U.K. innkeepers fined for turning away gay couple

LONDON — Britain’s Court of Appeal has ordered a pair of Christian innkeepers to pay 3,600 pounds ($5,800) in damages … Continued

LONDON — Britain’s Court of Appeal has ordered a pair of Christian innkeepers to pay 3,600 pounds ($5,800) in damages to a gay couple that was told they could not share a room in the couple’s guesthouse.

The three-judge panel rejected an appeal by the innkeepers, Peter and Hazelmary Bull, in their conviction of telling Martyn Hall and Steven Preddy they could not share a double room.

The court in London told the couple, who ran the Chymorvah House in Cornwall, England, to pay the penalty.

The Bulls had argued that permitting Hall and Preddy to share a bedroom went against their Christian belief and that sex outside marriage was a “sin.” The Hulls claimed they had not discriminated against the gay couple because of their homosexuality.
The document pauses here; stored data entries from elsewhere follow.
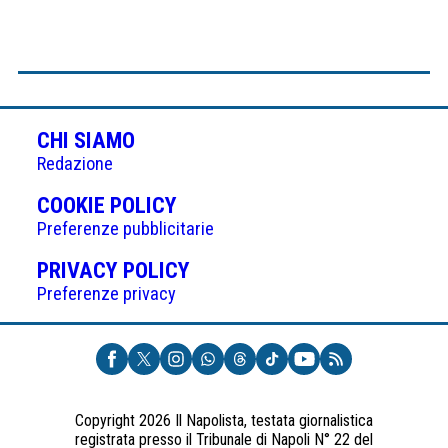
CHI SIAMO
Redazione
(APRE
COOKIE POLICY
IN
Preferenze pubblicitarie
UNA
(APRE
PRIVACY POLICY
NUOVA
IN
Preferenze privacy
SCHEDA)
UNA
NUOVA
SCHEDA)
Copyright 2026 Il Napolista, testata giornalistica
registrata presso il Tribunale di Napoli N° 22 del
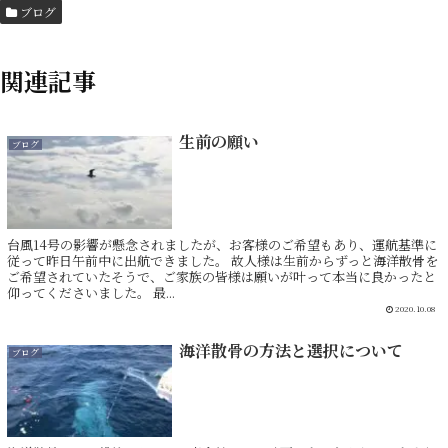
ブログ
関連記事
生前の願い
ブログ
台風14号の影響が懸念されましたが、お客様のご希望もあり、運航基準に
従って昨日午前中に出航できました。 故人様は生前からずっと海洋散骨を
ご希望されていたそうで、ご家族の皆様は願いが叶って本当に良かったと
仰ってくださいました。 最...
2020.10.08
海洋散骨の方法と選択について
ブログ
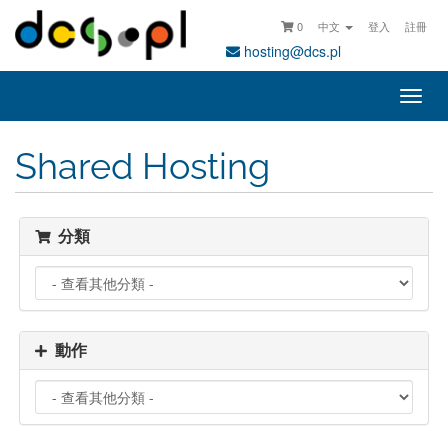
0
中文
登入
註冊
hosting@dcs.pl
切
換
導
Shared Hosting
覽
分類
動作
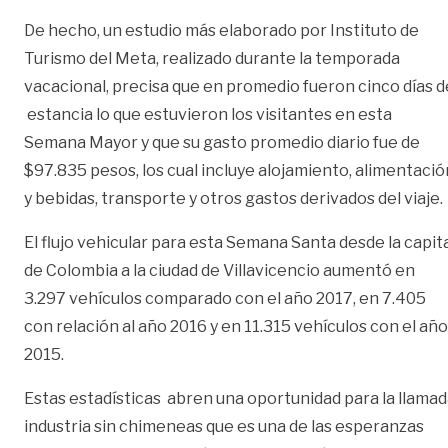
De hecho, un estudio más elaborado por Instituto de
Turismo del Meta, realizado durante la temporada
vacacional, precisa que en promedio fueron cinco días d
estancia lo que estuvieron los visitantes en esta
Semana Mayor y que su gasto promedio diario fue de
$97.835 pesos, los cual incluye alojamiento, alimentació
y bebidas, transporte y otros gastos derivados del viaje.
El flujo vehicular para esta Semana Santa desde la capit
de Colombia a la ciudad de Villavicencio aumentó en
3.297 vehículos comparado con el año 2017, en 7.405
con relación al año 2016 y en 11.315 vehículos con el año
2015.
Estas estadísticas abren una oportunidad para la llama
industria sin chimeneas que es una de las esperanzas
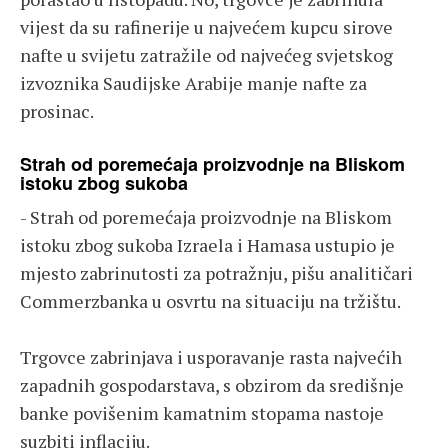
vijest da su rafinerije u najvećem kupcu sirove
nafte u svijetu zatražile od najvećeg svjetskog
izvoznika Saudijske Arabije manje nafte za
prosinac.
Strah od poremećaja proizvodnje na Bliskom
istoku zbog sukoba
- Strah od poremećaja proizvodnje na Bliskom
istoku zbog sukoba Izraela i Hamasa ustupio je
mjesto zabrinutosti za potražnju, pišu analitičari
Commerzbanka u osvrtu na situaciju na tržištu.
Trgovce zabrinjava i usporavanje rasta najvećih
zapadnih gospodarstava, s obzirom da središnje
banke povišenim kamatnim stopama nastoje
suzbiti inflaciju.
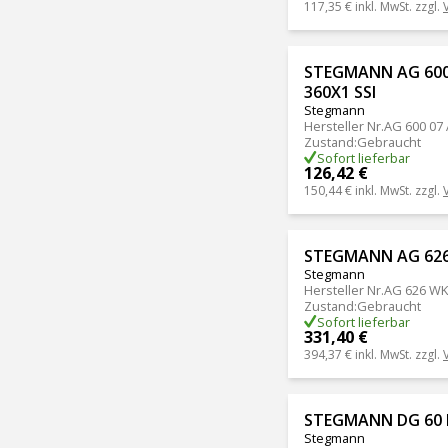
117,35 €
inkl. MwSt. zzgl.
STEGMANN AG 600
360X1 SSI
Stegmann
Hersteller Nr.
AG 600 07
Zustand
:
Gebraucht
Sofort lieferbar
126,42 €
150,44 €
inkl. MwSt. zzgl.
STEGMANN AG 626
Stegmann
Hersteller Nr.
AG 626 WK
Zustand
:
Gebraucht
Sofort lieferbar
331,40 €
394,37 €
inkl. MwSt. zzgl.
STEGMANN DG 60 
Stegmann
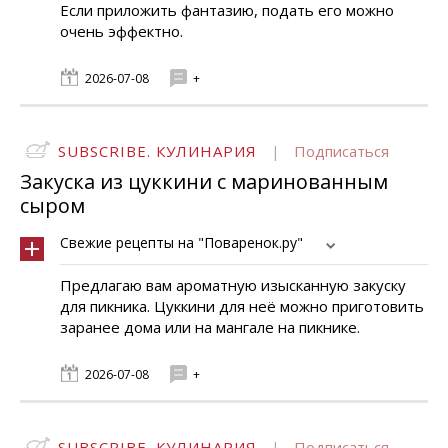
Если приложить фантазию, подать его можно
очень эффектно.
2026-07-08
+
SUBSCRIBE. КУЛИНАРИЯ
|
Подписаться
Закуска из цуккини с маринованным
сыром
Свежие рецепты на "Поваренок.ру"
Предлагаю вам ароматную изысканную закуску
для пикника. Цуккини для неё можно приготовить
заранее дома или на мангале на пикнике.
2026-07-08
+
SUBSCRIBE. КУЛИНАРИЯ
|
Подписаться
Their lawyer, James Dingemans, insisted his clients’ guesthouse policy was directed toward a sexual practice, not sexual orientation, and applied to both straight and gay couples. Otherwise, the attorney said, the Hulls were convinced they would be involved in “promoting a sin.”

Dingemans said that even if the innkeepers’ beliefs were perhaps “outdated,” they nonetheless were entitled to hold them.